Making a metric ton of lab-grown protein wouldn’t require much land, according to researchers Hanna Tuomisto and Avijit Roy. But the 2.6 fields taken up cultivating the same protein from fava, kidney, or black beans aren’t wasted: These crops help keep fields healthy by storing nutrients in soil. So we’ll call that a draw.

29,239 refrigerators

Our beef-cell bounty’s energy demand could run a whole town’s worth of power-hungry appliances for a year, which is more than 10,000 fridges better than the bovine equivalent.
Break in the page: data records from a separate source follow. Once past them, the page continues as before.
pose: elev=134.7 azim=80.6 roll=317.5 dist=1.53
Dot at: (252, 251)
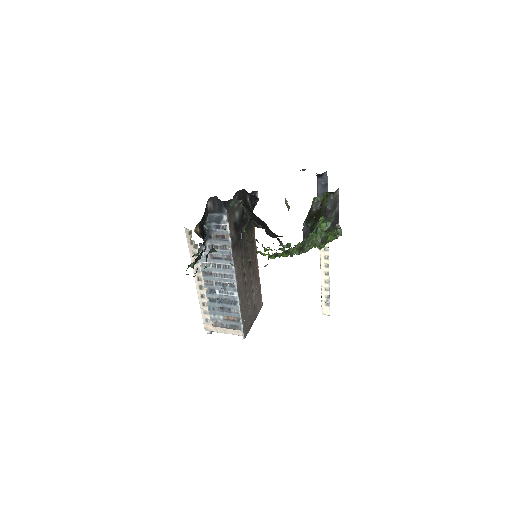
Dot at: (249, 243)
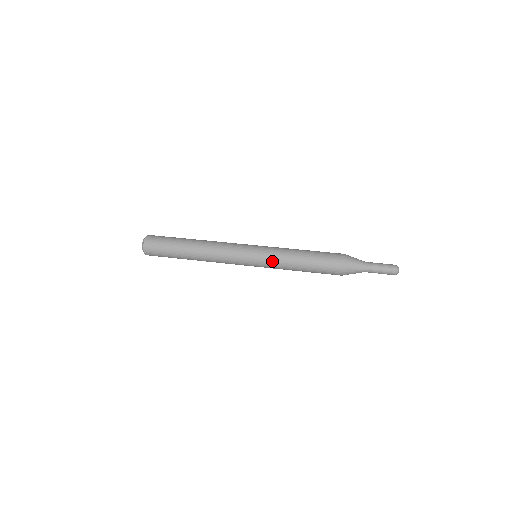
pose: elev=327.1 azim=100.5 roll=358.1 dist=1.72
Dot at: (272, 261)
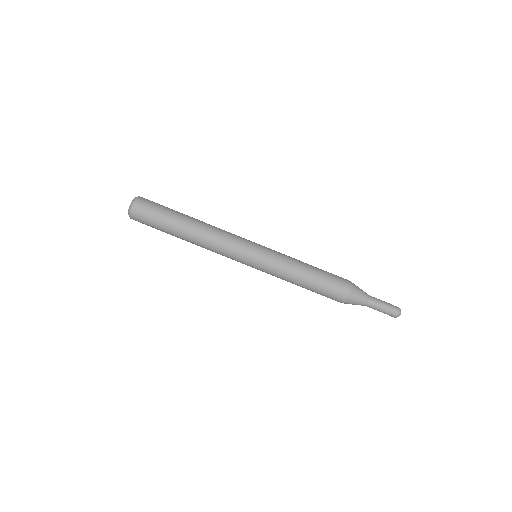
Dot at: occluded
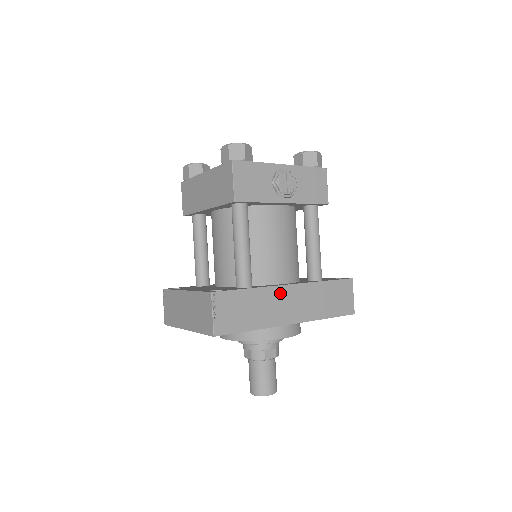
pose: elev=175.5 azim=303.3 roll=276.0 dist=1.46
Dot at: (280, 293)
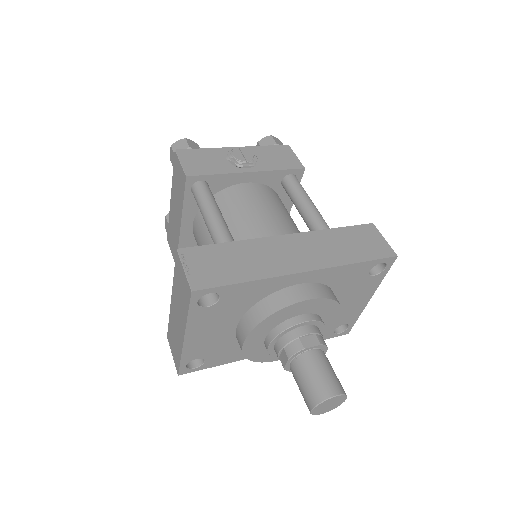
Dot at: (274, 243)
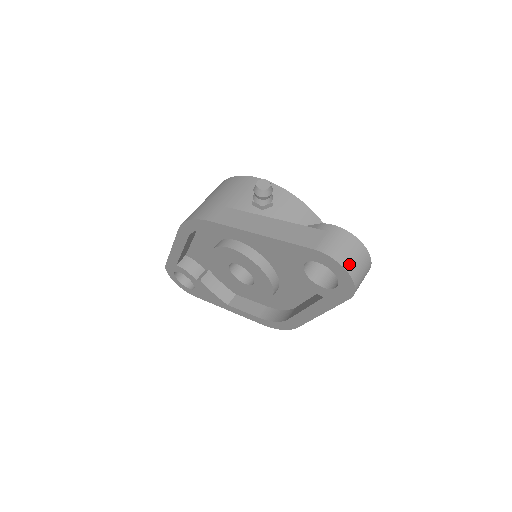
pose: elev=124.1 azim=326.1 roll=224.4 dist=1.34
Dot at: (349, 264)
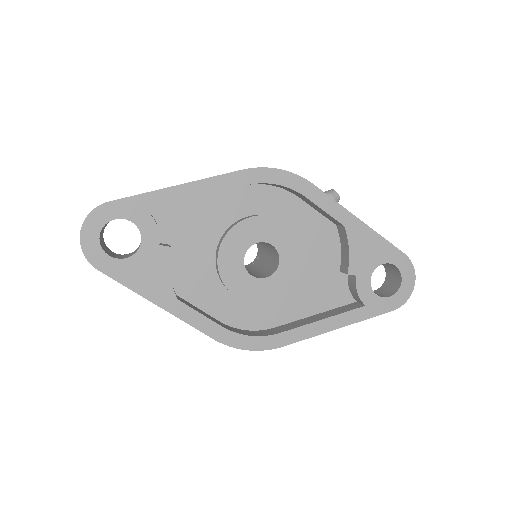
Dot at: (412, 278)
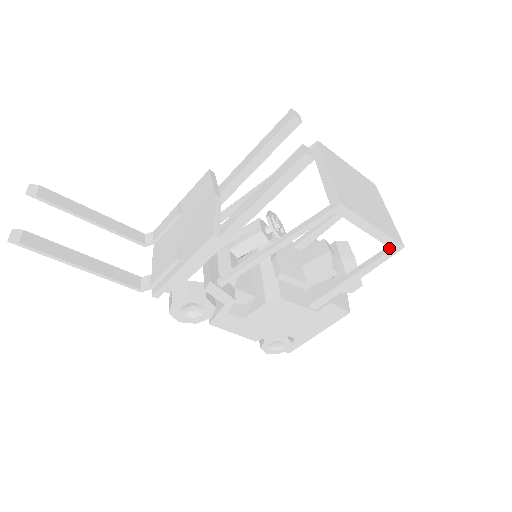
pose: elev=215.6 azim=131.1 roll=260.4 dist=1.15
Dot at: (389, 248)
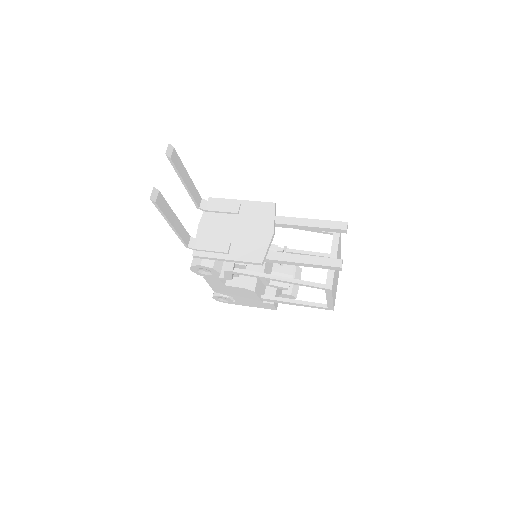
Dot at: occluded
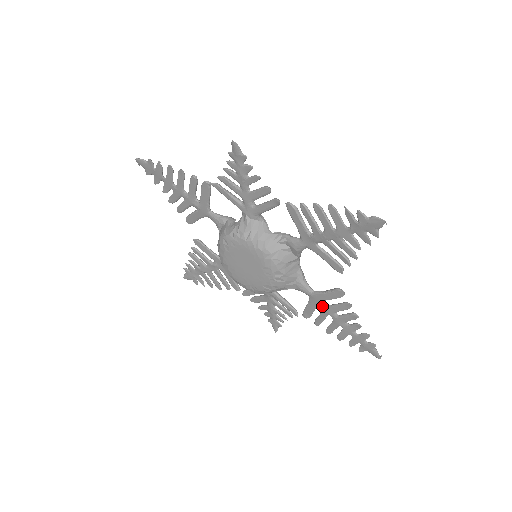
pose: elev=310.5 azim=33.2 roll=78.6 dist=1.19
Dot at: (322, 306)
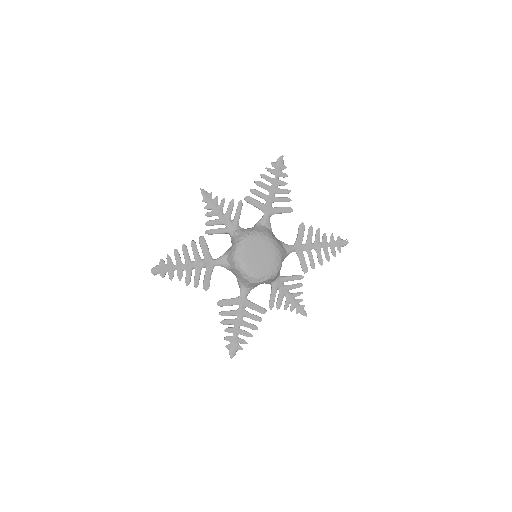
Dot at: (305, 248)
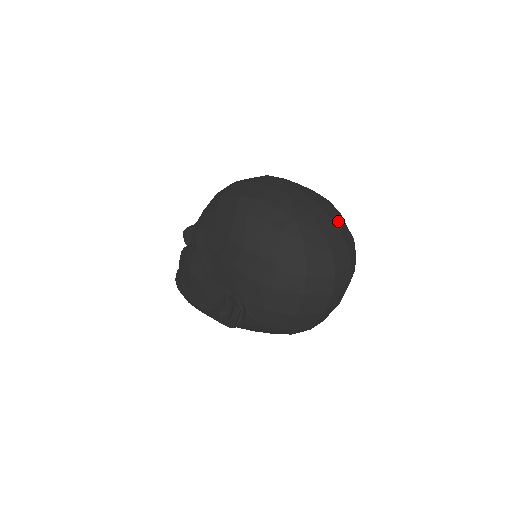
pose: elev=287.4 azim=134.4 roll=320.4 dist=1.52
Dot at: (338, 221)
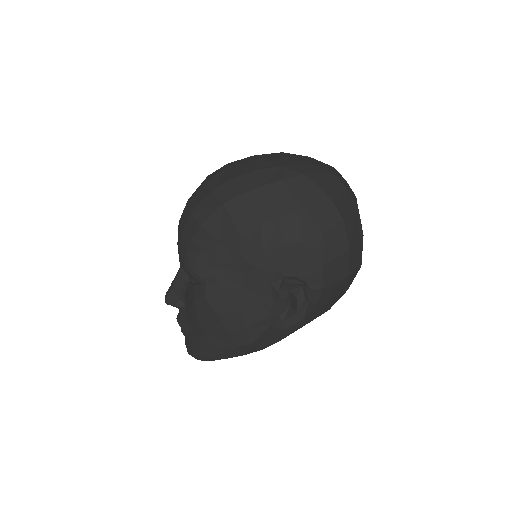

Ultimately, though, field beans slurp up far less juice than those meatier options: just 1,500 chillers or so.

409 propane tanks

Our cultured meat would emit a barbecue tourna­ment’s worth of greenhouse gas. That’s less than one-tenth the emissions of real beef, but more than double the amount of soybeans, a vegan fave. On the other hand, products like tofu require further processing, which means more gas.

446,000 toilet flushes

Lab-grown chow would use 713,265 gallons of water; more than 200 times what you send down the toilet annually. A metric ton of old-school bovine protein takes 16 million swirlies. Water is dwindling and agriculture does most of the guzzling, so test-tube tartare might be worthwhile for bean discounters.